Virendra Sharma won a by-election in Ealing Southall in July 2007, after the death of the sitting MP Piara Khabra (who also had an unenviable record as an inactive representative of his electorate) with a majority of 5070. Southall has a reputation as a strong Labour seat (in 1997 with a majority for Khabra of over 21,000). But since the last election the boundaries of both Sharma’s and Slaughter’s Ealing seats have been redrawn, the effect of which is uncertain. After ten years in power Labour is seen as outworn and sterile; many of their MPs must dream of a leader to inject some of the Obama appeal which, shallow and spurious though it is, promises to bring in the votes. But there is nobody in the Labour Party to compare in that way to the new US President. If leaders like Brown, Darling, Straw and Harman have any appeal to desperate, bewildered voters it is unlikely to be as seductive as Obama’s. So Labour – including the likes of Slaughter and Sharma – are in trouble, being forced to face the reality that their time of deceiving enough voters to put them into power is probably coming to an end.

Obama’s War

It did not take long for the true Obama style of government, behind the media drivel, to assert itself.
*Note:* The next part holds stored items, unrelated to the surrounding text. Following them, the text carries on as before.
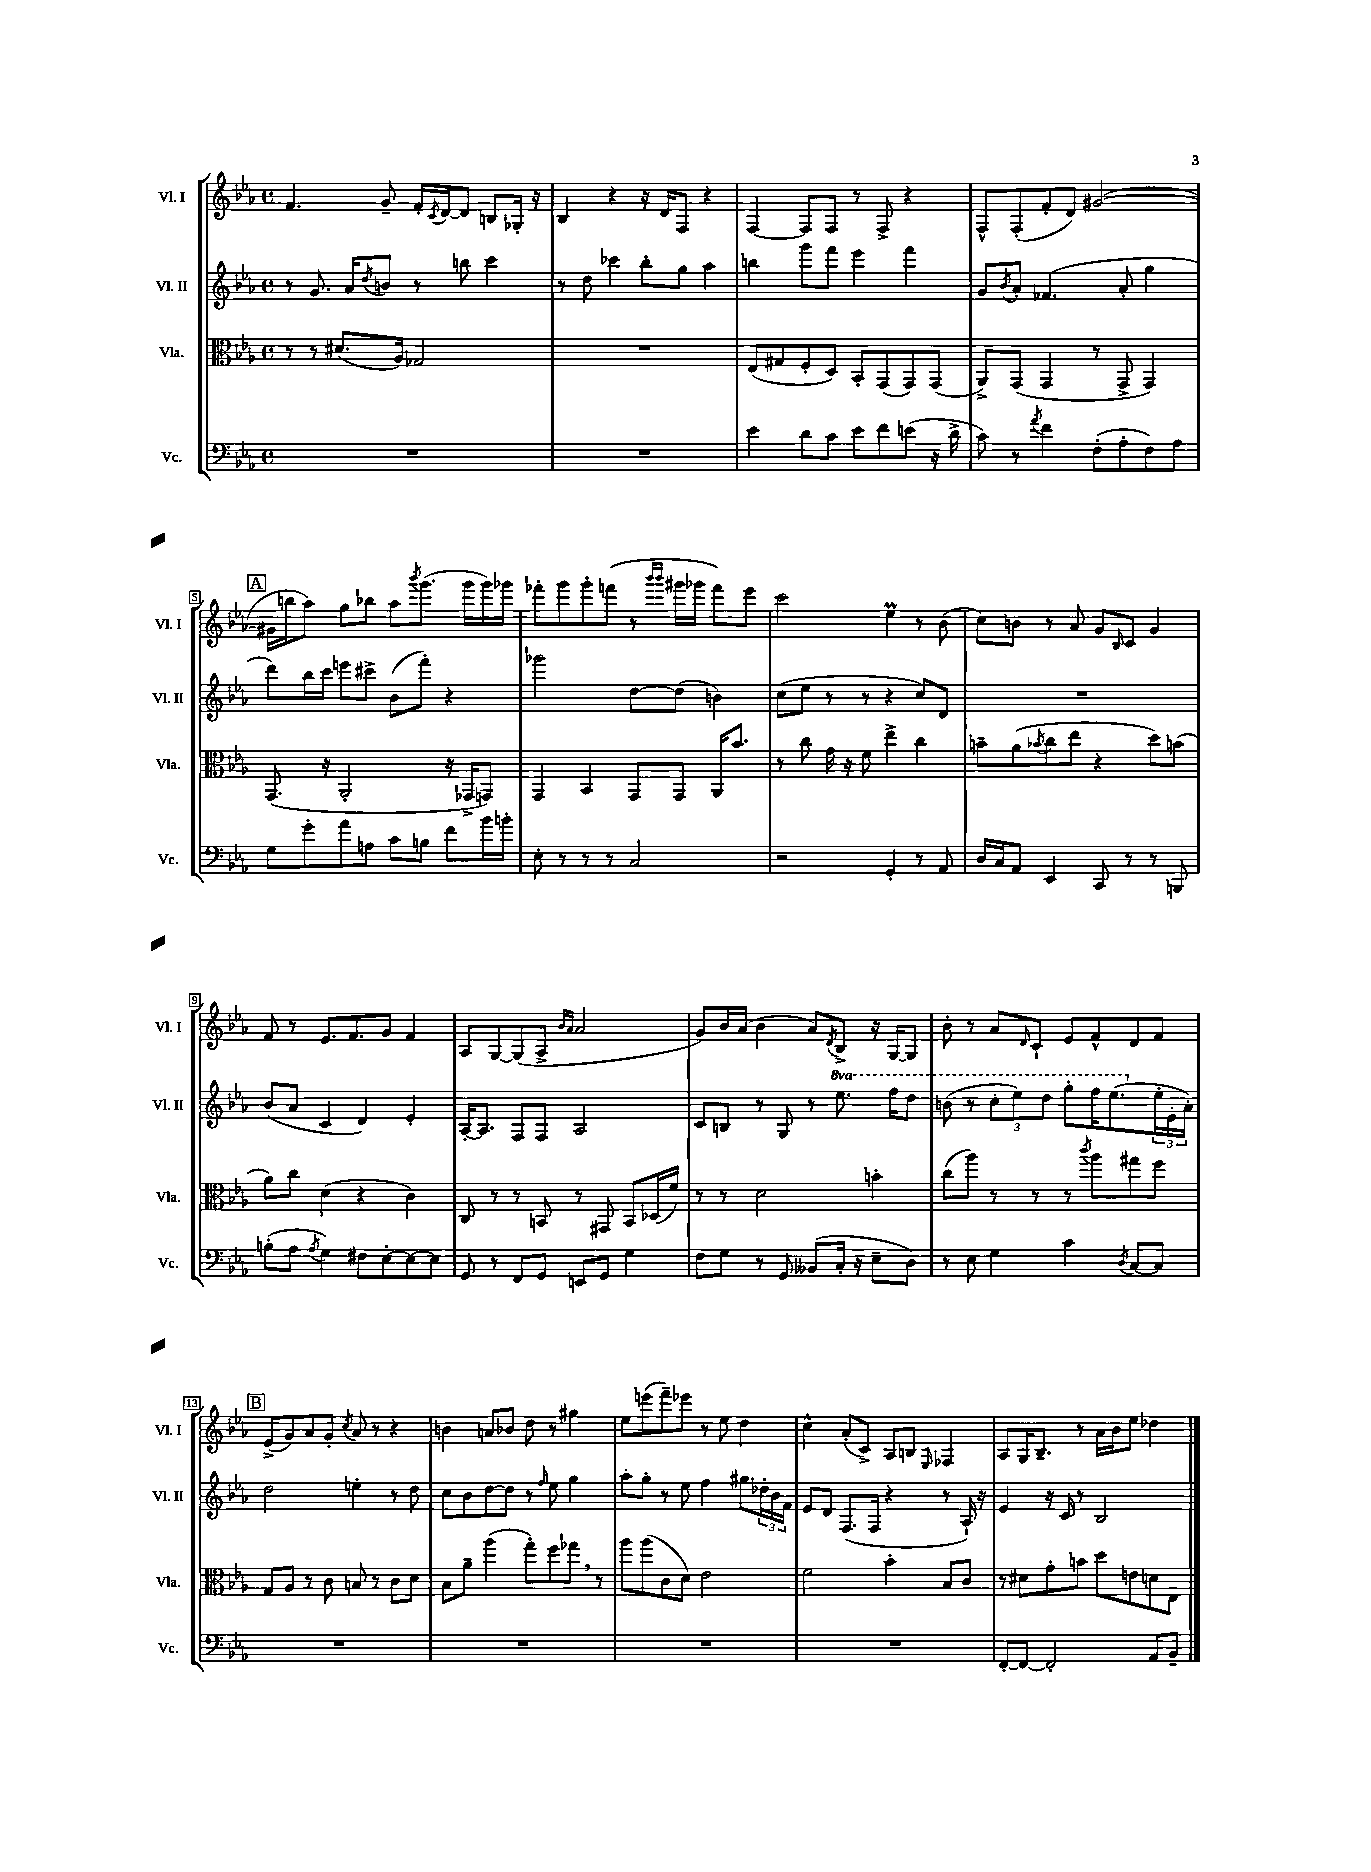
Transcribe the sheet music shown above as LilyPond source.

<<
\new StaffGroup <<
\new Staff = "s0" \with { instrumentName = "Vl. I" shortInstrumentName = "Vl. I" } {
    \clef treble \key ees \major \defaultTimeSignature \time 4/4
    f'4. g'8-- f'16-. \acciaccatura { c'8 } d'16~ d'8 b8 ges16-. r16 |
    bes4 r4 r16 d'16 f8 r4 |
    f4~ f8 f8 r8 f8-> r4 |
    f8-^ f8-.( f'8-. d'8) gis'2~( |
    \mark \markup { \box "A" } gis'16 b''16 aes''8) g''8 bes''8 aes''8 \acciaccatura { bes'''8 } g'''8.( g'''16 g'''16) ges'''16 |
    fes'''8-. g'''8 g'''8-. f'''8( r8 \grace { bes'''16 bes'''16 } gis'''16 ges'''16 f'''8) ees'''8 |
    c'''2 ees''4\prall r8 bes'8( |
    c''8) b'8 r8 aes'8 g'8 \grace { bes16 } c'8 g'4 |
    f'8 r8 ees'8. f'8. g'8 f'4 |
    aes8 g8~ g8( aes8-> \grace { bes'16 aes'16 } aes'2 |
    g'8) bes'16 aes'16( bes'4 aes'8) \acciaccatura { d'8 } bes8-> r16 g16~ g8 |
    bes'8-. r8 aes'8 \grace { d'16 } c'8-! ees'8 f'8-^ d'8 f'8 |
    \mark \markup { \box "B" } ees'8->( g'8) aes'8 g'8-. \acciaccatura { c''8 } aes'8 r8 r4 |
    b'4 a'8 bes'8 d''8 r8 gis''4 |
    ees''8 e'''8( f'''8--) ees'''8 r8 ees''8 d''4 |
    c''4-^ aes'8-.( c'8->) aes8 b8 \grace { ees16 } fes4 |
    aes8 g16 bes8.-- r8 aes'16 bes'16 ees''8 des''4 \bar "|." |
}
\new Staff = "s1" \with { instrumentName = "Vl. II" shortInstrumentName = "Vl. II" } {
    \clef treble \key ees \major \defaultTimeSignature \time 4/4 \set Staff.ottavationMarkups = #ottavation-simple-ordinals
    r8 g'8. aes'16 \acciaccatura { d''8 } b'8 r8 b''8 c'''4 |
    r8 d''8 ces'''4 bes''8-. g''8 aes''4 |
    b''4 g'''8 f'''8 ees'''4 f'''4 |
    g'8 \acciaccatura { bes'8 } aes'8-. fes'4.( aes'8-. g''4 |
    \mark \markup { \box "A" } d'''8) bes''16 c'''16 e'''8 cis'''8-> bes'8( f'''8-.) r4 |
    ges'''2 d''8~ d''8( b'4) |
    c''8( ees''8 r8 r8 r4 c''8) d'8 |
    R1 |
    bes'8( aes'8 c'4 d'4) ees'4-. |
    aes16~-. aes8. f8 f8 aes2 |
    c'8 b8 r8 g8 r8 \ottava #1 ees'''8. f'''16 d'''8 |
    b''8( r8 \tuplet 3/2 { c'''8-. ees'''8) d'''8 } g'''8-. f'''16 ees'''8.( \ottava #0 \tuplet 3/2 { ees''16-. ees'16-. aes'16-.) } |
    \mark \markup { \box "B" } d''2 e''4-. r8 d''8 |
    c''8 bes'8 d''8~ d''8 r8 \grace { f''16 } ees''8 g''4 |
    aes''8-. g''8-. r8 ees''8 f''4 gis''8 \tuplet 3/2 { des''16-. bes'16 f'16 } |
    ees'8 d'8 f8.( f16 r4 r8 aes16-!) r16 |
    ees'4 r16 c'16 r8 bes2 \bar "|." |
}
\new Staff = "s2" \with { instrumentName = "Vla." shortInstrumentName = "Vla." } {
    \clef alto \key ees \major \defaultTimeSignature \time 4/4
    r8 r8 dis'8.( aes16) ges2 |
    R1 |
    ees8( gis8 f8-. d8) bes,8-. g,8( g,8) g,8( |
    aes,8->) g,8( g,4 r8 g,8-> g,4) |
    \mark \markup { \box "A" } g,8.( r16 aes,2-. r16 ges,16-> g,8) |
    g,4 bes,4 g,8 g,8 aes,16 bes'8. |
    r8 c''8 g'16 r16 f'8 ees''4-> c''4 |
    b'8-- aes'8( \acciaccatura { bes'8 } c''8 ees''8 r4 d''8) b'8( |
    aes'8) c''8 d'4( r4 c'4) |
    c8 r8 r8 b,8 r8 gis,8 b,8 des16( f'16) |
    r8 r8 d'2 b'4-. |
    c''8( aes''8) r8 r8 r8 \acciaccatura { c'''8 } aes''8 gis''8 f''8 |
    \mark \markup { \box "B" } g8 aes8 r8 c'8 b8 r8 c'8 d'8 |
    bes8 aes'8-- aes''4( g''8-.) f''8 ges''8 \breathe r8 |
    aes''8 aes''8( c'8 d'8) ees'2 |
    f'2 bes'4-. bes8 c'8 |
    r8 dis'8 g'8-. b'8 d''8 e'8 d'8 ees8 \bar "|." |
}
\new Staff = "s3" \with { instrumentName = "Vc." shortInstrumentName = "Vc." } {
    \clef bass \key ees \major \defaultTimeSignature \time 4/4
    R1 |
    R1 |
    ees'4 d'8 c'8 ees'8 f'8 e'8( r16 d'16-> |
    c'8) r8 \acciaccatura { aes'8 } f'4 f8-.( aes8-. f8) aes8 |
    \mark \markup { \box "A" } g8 g'8-. aes'8 a8 c'8 b8 f'8 bes'16 b'16-. |
    ees8-. r8 r8 r8 c2 |
    r2 g,4-. r8 aes,8 |
    d16 c16 aes,8 ees,4 c,8 r8 r8 b,,8 |
    b8-.( aes8 \acciaccatura { aes8 } g4) fis8 ees8~-. ees8~ ees8 |
    g,8 r8 f,8 g,8 e,8 g,8 g4 |
    f8 g8 r8 g,8 beses,8( c16-. r16 ees8-- d8) |
    r8 ees8 g4 c'4 \acciaccatura { d8 } c8~ c8 |
    \mark \markup { \box "B" } R1 |
    R1 |
    R1 |
    R1 |
    f,8~-. f,8~ f,2-. aes,8 bes,8-- \bar "|." |
}
>>
>>
\layout { \context { \Score \override BarNumber.stencil = #(make-stencil-boxer 0.1 0.3 ly:text-interface::print) } }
Only days after he had taken office, two American drone craft killed 22 people in Pakistan and it was announced that Obama had approved the transfer of 30,000 US troops to Afghanistan –
later raised to 60,000. The war there will go on and many people will die in the interests of the minority owning class. So if Obama’s election does have an effect on British politics, influencing the manner in which the parties here present their pleas to be allowed to run British capitalism, we can be sure that it will have nothing to do with human interests, with bettering our lives. That would be taking glamour too far.